____ Page text

# Jobi Raffle's surprise



## chigarden (Feb 26, 2011)

We knew Raffle (Jobi Ace +B x SG Jobi Amell 7*M) was due this weekend, but the surprise was she had a single buckling 

We were guessing twins, maybe smaller triplets (she had triplets her first freshening) but nope, our biggest ND kid to date. This "little" guy weighed 3.8lbs at birth ! Thankfully Raffle had no problems and both are doing GREAT:leap:


----------



## ksalvagno (Oct 6, 2009)

What cool markings on his face! Congrats!


----------



## TrinityRanch (Mar 26, 2013)

He looks like he's in negative! Whoa! Congrats to a healthy baby and momma.


----------



## Stephoo (Jul 3, 2013)

Awe he's beautifull !!


----------



## Scottyhorse (Feb 11, 2013)

Oh, how adorable!!! I've seen a ND kid weigh over FIVE lbs before!!!


----------



## lemuckleys (Feb 1, 2013)

How adorable! We had our first dwarf Nigerian kid in the spring - a single buckling that weighed 6.45 pounds! I have a girl due any day now, and am hoping for tiny babies this time.


----------



## chigarden (Feb 26, 2011)

OMGOSH ! I can't even imagine a ND kid that big LOL ...


----------



## toth boer goats (Jul 20, 2008)

So cute


----------



## KasKiRanch (May 10, 2013)

Wow! He came out lookin full grown lol. Congrats!


----------



## Skyz84 (Jul 25, 2011)

Pretty baby!!

They love to keep us guessing on the number of kids 

Congrats on the cutie!


----------



## rhodalee (Feb 11, 2013)

He is a real cutie love his face


----------



## Pygmygoatluver (Feb 26, 2013)

I love the 3rd pic! He's adorable!


----------



## chigarden (Feb 26, 2011)

*New Pics of Kid Hunk*

He is growing "like a weed" as they say and being chased around by little new half sister LOL


----------



## pygmylover121 (Aug 13, 2013)

Omg so cute!


----------



## erica4481 (Mar 26, 2013)

Awwww......he is so hamdsome  congrats!


----------



## HerdQueen (Oct 15, 2012)

Oh gosh look at him! I just wanna smooch him!


----------

________
____ Data excerpts

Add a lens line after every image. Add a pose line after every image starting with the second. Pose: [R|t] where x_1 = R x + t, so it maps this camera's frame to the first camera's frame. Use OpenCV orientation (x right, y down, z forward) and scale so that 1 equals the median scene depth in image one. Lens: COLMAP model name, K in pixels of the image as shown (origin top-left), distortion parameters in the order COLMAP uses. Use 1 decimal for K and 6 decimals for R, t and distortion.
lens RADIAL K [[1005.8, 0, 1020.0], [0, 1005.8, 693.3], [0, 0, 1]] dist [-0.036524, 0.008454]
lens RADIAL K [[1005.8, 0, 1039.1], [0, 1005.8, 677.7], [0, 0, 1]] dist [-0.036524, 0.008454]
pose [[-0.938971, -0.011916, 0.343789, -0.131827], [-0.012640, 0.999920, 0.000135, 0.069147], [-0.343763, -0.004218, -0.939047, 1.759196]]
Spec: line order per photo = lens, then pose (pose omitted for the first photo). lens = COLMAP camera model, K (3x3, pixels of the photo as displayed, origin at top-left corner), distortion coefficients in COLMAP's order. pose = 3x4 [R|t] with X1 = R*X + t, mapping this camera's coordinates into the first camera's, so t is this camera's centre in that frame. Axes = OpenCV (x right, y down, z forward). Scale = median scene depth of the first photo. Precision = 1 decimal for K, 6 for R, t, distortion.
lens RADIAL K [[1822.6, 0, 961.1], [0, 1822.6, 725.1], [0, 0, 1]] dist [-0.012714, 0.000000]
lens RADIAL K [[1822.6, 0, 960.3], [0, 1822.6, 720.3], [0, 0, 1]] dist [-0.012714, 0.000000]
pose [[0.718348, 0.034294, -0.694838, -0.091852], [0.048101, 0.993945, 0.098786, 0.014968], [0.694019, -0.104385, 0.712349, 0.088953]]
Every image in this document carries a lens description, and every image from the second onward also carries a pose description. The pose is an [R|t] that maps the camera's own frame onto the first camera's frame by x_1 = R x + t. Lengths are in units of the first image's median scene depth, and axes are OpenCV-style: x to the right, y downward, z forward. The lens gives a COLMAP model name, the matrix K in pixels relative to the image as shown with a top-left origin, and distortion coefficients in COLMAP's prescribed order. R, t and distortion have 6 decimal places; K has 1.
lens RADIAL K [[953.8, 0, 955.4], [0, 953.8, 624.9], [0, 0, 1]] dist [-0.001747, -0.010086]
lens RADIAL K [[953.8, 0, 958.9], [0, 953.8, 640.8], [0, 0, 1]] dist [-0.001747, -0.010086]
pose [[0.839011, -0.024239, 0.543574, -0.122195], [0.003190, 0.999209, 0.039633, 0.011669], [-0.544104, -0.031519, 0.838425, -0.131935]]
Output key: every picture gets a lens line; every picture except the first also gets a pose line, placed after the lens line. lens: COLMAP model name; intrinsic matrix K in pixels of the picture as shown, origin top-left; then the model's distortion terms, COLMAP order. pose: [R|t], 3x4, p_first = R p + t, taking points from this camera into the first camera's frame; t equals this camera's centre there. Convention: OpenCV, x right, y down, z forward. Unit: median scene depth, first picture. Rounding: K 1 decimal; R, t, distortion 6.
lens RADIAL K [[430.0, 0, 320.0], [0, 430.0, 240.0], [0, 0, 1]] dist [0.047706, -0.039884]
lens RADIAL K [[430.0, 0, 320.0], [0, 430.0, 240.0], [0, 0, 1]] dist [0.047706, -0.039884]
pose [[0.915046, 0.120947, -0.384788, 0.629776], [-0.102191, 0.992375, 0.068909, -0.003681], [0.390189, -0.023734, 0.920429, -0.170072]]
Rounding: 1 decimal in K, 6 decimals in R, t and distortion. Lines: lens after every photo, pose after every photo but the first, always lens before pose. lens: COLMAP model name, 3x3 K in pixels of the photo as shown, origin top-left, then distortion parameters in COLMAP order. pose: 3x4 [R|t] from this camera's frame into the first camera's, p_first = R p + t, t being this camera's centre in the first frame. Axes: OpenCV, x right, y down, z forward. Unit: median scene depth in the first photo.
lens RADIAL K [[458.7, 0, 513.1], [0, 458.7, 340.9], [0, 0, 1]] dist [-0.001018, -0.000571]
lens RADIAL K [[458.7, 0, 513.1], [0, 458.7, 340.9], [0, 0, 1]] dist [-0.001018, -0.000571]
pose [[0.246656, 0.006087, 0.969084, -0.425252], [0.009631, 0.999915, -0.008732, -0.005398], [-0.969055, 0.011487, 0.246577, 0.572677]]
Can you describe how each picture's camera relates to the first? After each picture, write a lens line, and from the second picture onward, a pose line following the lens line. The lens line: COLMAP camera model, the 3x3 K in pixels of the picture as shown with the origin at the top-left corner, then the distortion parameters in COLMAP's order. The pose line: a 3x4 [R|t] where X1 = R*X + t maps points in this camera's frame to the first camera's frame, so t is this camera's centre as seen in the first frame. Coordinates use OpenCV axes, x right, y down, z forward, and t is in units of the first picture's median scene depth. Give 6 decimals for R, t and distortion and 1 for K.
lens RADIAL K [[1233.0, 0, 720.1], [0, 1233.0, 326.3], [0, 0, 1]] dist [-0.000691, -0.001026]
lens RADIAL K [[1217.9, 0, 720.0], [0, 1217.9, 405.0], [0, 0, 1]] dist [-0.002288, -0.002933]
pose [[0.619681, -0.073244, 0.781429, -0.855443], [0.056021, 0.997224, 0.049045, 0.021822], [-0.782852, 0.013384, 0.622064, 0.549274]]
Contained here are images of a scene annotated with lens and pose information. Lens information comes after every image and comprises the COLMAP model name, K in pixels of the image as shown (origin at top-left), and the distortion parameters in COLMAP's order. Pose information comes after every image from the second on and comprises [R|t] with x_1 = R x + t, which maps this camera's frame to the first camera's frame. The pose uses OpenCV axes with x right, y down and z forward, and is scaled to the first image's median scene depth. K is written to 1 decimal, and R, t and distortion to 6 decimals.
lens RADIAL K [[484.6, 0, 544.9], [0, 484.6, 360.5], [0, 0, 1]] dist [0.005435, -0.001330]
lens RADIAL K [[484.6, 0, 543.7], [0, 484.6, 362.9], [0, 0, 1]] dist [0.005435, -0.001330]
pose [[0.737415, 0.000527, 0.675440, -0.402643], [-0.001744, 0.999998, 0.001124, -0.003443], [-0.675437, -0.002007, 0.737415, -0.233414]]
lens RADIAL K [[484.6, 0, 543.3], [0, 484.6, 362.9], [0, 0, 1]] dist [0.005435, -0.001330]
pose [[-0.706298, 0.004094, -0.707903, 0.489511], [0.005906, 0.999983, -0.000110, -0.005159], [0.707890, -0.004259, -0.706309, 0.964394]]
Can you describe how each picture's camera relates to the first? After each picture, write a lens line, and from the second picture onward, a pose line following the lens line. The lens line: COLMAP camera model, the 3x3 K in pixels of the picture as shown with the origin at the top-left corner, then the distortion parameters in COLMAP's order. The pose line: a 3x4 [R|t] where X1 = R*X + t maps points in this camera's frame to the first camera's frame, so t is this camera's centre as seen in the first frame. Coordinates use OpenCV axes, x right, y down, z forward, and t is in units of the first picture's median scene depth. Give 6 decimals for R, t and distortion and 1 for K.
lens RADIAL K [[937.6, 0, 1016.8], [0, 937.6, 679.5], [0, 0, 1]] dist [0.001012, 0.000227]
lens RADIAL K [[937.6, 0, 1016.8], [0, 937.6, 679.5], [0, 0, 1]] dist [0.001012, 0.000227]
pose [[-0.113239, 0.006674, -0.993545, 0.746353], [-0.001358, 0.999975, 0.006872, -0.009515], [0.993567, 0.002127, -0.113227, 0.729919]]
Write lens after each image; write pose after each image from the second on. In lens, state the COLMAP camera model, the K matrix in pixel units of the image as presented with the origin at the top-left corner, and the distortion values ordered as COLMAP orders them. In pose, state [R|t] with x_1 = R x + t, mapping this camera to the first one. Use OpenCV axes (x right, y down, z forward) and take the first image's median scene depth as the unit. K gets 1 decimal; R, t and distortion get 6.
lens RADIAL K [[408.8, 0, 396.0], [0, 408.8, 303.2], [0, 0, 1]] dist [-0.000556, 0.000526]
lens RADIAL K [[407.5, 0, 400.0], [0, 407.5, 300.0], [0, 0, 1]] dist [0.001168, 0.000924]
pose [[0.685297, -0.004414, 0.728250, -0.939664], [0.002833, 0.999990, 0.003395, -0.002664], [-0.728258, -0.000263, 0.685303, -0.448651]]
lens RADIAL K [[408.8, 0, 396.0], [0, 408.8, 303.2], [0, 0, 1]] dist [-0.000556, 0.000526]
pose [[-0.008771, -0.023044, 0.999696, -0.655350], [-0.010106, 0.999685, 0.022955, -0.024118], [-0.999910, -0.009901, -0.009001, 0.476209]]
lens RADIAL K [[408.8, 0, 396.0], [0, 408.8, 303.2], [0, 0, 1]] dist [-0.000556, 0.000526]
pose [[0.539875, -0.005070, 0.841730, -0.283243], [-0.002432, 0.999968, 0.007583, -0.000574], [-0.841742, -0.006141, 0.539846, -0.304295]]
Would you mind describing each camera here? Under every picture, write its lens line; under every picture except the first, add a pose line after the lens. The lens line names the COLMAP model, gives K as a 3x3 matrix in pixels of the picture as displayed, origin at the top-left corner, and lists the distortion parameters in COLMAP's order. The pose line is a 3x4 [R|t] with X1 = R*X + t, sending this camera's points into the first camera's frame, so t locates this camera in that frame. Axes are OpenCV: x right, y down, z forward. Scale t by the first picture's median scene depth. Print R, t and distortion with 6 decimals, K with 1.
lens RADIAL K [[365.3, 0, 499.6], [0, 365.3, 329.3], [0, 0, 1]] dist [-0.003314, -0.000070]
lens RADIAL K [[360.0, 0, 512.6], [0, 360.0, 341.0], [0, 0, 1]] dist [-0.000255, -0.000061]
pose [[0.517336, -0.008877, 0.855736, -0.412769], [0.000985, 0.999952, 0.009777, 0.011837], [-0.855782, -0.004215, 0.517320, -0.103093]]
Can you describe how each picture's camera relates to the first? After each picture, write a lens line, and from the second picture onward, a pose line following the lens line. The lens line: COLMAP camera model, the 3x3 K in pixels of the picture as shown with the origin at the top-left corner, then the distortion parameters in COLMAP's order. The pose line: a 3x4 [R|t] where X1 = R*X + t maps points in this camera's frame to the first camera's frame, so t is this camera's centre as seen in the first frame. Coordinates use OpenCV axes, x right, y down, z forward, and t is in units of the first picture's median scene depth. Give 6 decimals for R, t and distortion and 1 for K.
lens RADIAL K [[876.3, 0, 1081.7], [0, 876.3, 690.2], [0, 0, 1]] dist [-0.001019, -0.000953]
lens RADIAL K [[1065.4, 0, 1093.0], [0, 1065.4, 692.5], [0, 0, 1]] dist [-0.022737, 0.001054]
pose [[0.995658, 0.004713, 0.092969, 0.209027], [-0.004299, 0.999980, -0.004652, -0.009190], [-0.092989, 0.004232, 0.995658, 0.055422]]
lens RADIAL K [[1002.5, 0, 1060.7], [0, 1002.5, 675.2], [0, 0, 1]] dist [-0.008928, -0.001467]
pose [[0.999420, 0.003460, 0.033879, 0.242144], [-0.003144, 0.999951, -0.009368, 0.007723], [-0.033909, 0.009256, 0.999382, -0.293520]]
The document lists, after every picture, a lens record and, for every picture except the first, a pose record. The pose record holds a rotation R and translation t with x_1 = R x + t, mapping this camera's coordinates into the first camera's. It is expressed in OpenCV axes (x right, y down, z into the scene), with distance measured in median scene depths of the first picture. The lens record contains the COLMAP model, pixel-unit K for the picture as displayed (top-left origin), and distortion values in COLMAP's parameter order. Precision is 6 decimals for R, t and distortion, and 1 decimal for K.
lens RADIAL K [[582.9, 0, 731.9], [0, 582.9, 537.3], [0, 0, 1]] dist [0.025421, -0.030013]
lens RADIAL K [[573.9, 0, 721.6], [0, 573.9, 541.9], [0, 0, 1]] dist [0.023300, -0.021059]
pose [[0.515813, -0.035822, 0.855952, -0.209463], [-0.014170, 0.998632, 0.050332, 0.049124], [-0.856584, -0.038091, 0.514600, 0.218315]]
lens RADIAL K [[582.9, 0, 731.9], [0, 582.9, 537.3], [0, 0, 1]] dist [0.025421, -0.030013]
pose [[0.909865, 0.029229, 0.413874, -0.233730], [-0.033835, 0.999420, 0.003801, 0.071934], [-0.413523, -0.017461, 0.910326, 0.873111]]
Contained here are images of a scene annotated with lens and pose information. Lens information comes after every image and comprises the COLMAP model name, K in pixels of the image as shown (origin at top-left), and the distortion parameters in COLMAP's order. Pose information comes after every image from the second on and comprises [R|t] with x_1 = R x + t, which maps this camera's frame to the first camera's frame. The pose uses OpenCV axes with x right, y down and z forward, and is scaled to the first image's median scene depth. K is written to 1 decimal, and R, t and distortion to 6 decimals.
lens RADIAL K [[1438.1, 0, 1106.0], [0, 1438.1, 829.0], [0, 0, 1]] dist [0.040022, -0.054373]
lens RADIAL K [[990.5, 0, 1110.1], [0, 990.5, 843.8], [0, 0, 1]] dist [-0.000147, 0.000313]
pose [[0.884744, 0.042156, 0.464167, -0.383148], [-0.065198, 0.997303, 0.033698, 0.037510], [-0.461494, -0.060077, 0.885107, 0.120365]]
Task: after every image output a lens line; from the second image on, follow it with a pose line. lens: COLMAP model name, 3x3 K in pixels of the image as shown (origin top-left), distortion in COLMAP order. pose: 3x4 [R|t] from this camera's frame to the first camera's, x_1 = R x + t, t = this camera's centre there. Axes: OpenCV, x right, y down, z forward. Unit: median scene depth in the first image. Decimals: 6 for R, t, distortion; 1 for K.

________

Task prompt: Print the passage of the forum thread about Raffle's kid starting at "## lemuckleys (Feb" and ending at "big LOL ...". The records have no connection to the forum thread about Raffle's kid.

Your solution:
## lemuckleys (Feb 1, 2013)

How adorable! We had our first dwarf Nigerian kid in the spring - a single buckling that weighed 6.45 pounds! I have a girl due any day now, and am hoping for tiny babies this time.


----------



## chigarden (Feb 26, 2011)

OMGOSH ! I can't even imagine a ND kid that big LOL ...